FedSoc Debate: Chemerinsky v. Rivkin on Constitutionality of Individual Health Care Mandates

November 3rd, 2009

The Federalist Society is hosting an online debate between Dean Chemerinsky and David Rivkin.

Cheremsinsky’s argument, in a nutshell:

The constitutional objection that I have heard most often is that Congress lacks the authority under Article I of the Constitution to do this. But such a mandate clearly falls within the scope of Congress’s authority to regulate commerce among the states.

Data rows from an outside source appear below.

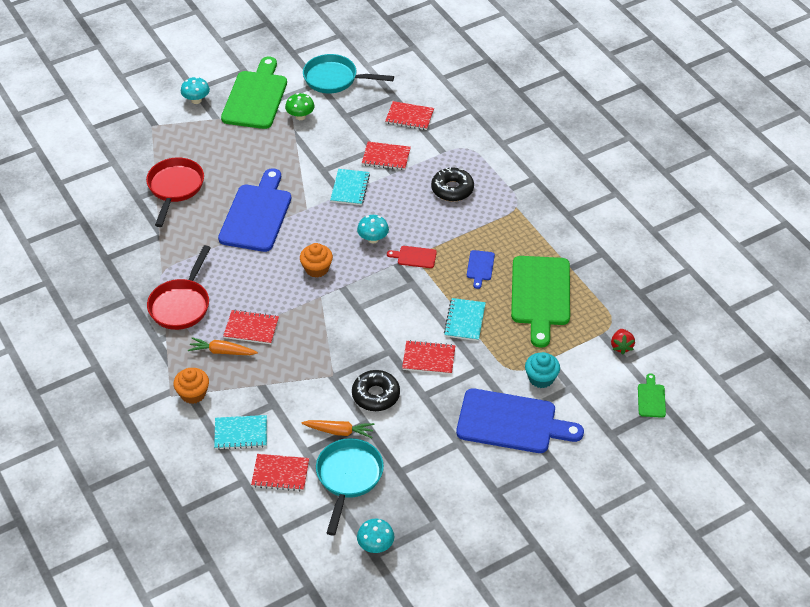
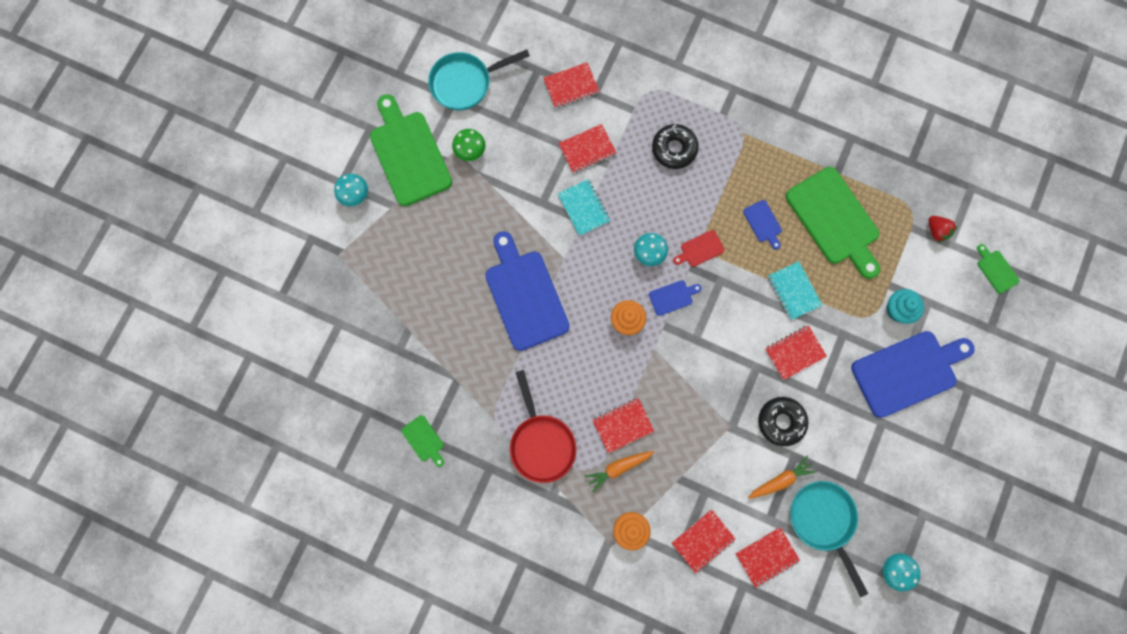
camera: 35 degrees left, 30 degrees up
red pan [146,157,204,227] -> none
turquoise notebook [214,415,267,450] -> red notebook [672,509,736,573]
none -> green cutting board [402,415,444,467]
none -> blue cutting board [649,280,702,316]

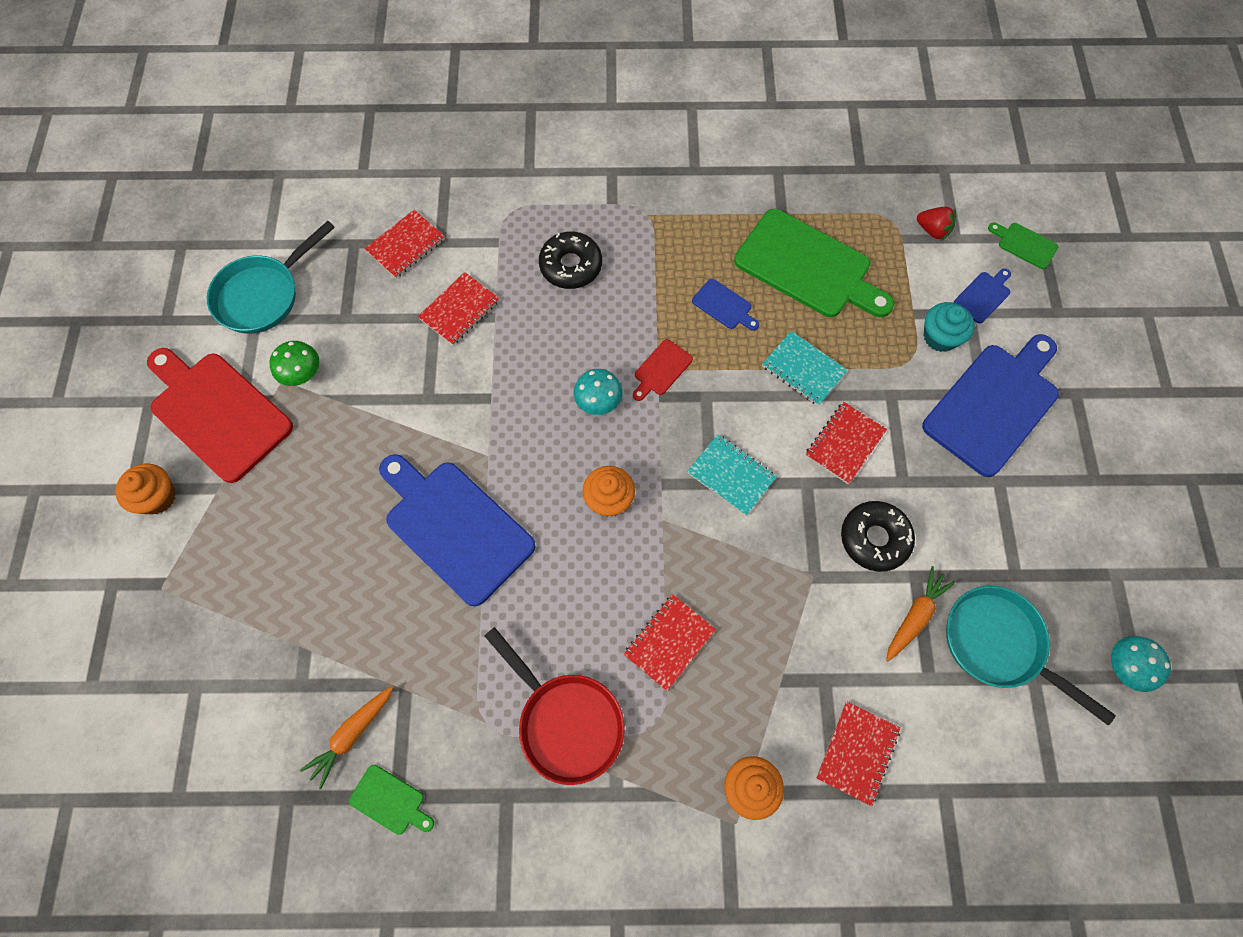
camera: 25 degrees left, 10 degrees down
turquoise mushroom [334,174,368,206] -> orange cupcake [115,463,176,514]
green cutting board [370,94,452,206] -> red cutting board [147,348,293,483]
turquoise notebook [558,179,610,236] -> turquoise notebook moved to [687,434,777,516]
orange carrot [585,451,654,492] -> orange carrot moved to [300,686,394,789]
blue cutting board [649,280,702,316] -> blue cutting board moved to [953,268,1011,324]
red notebook [735,527,800,588] -> none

Over many cases, the Supreme Court has held that Congress can regulate economic activities that taken cumulatively across the country have a substantial effect on interstate commerce. Purchasing health insurance is an economic transaction. Taken cumulatively those who do this, or who don’t do it, have a substantial effect on interstate commerce.

Rivkin counters:

There is no doubt that Congress can regulate an entire array of economic activities, large and small, inter- and intra-state. Thus, for example, there is no problem, Constitution-wise with having Congress regulate health care insurance purchase transactions. The problem with an individual insurance purchase mandate, however, is that it does not regulate any transactions at all. It regulates human beings, simply because they exist, and orders them to engage in certain types of economic transactions.

The cases cited by Professor Chemerinsky – Wickard v. Filburn and Gonzales v. Raich – do not support his position. In both of these cases, Congress sought to regulate individuals engaged in traditional agricultural/economic activities, growing wheat and marijuana. The fact that they did so for personal consumption did not detract from the underlying economic nature of these activities, especially since Congress sought to regulate them as a part of a comprehensive inter-state regulatory scheme.

Rivkin’s argument is a stretch, though it is a bit refined from some of his previous arguments.  Ann Althouse made a similar point. It is more likely will find that mandating a person to do something is different from regulating how a person does something. There is a distinction, but it may be without a difference.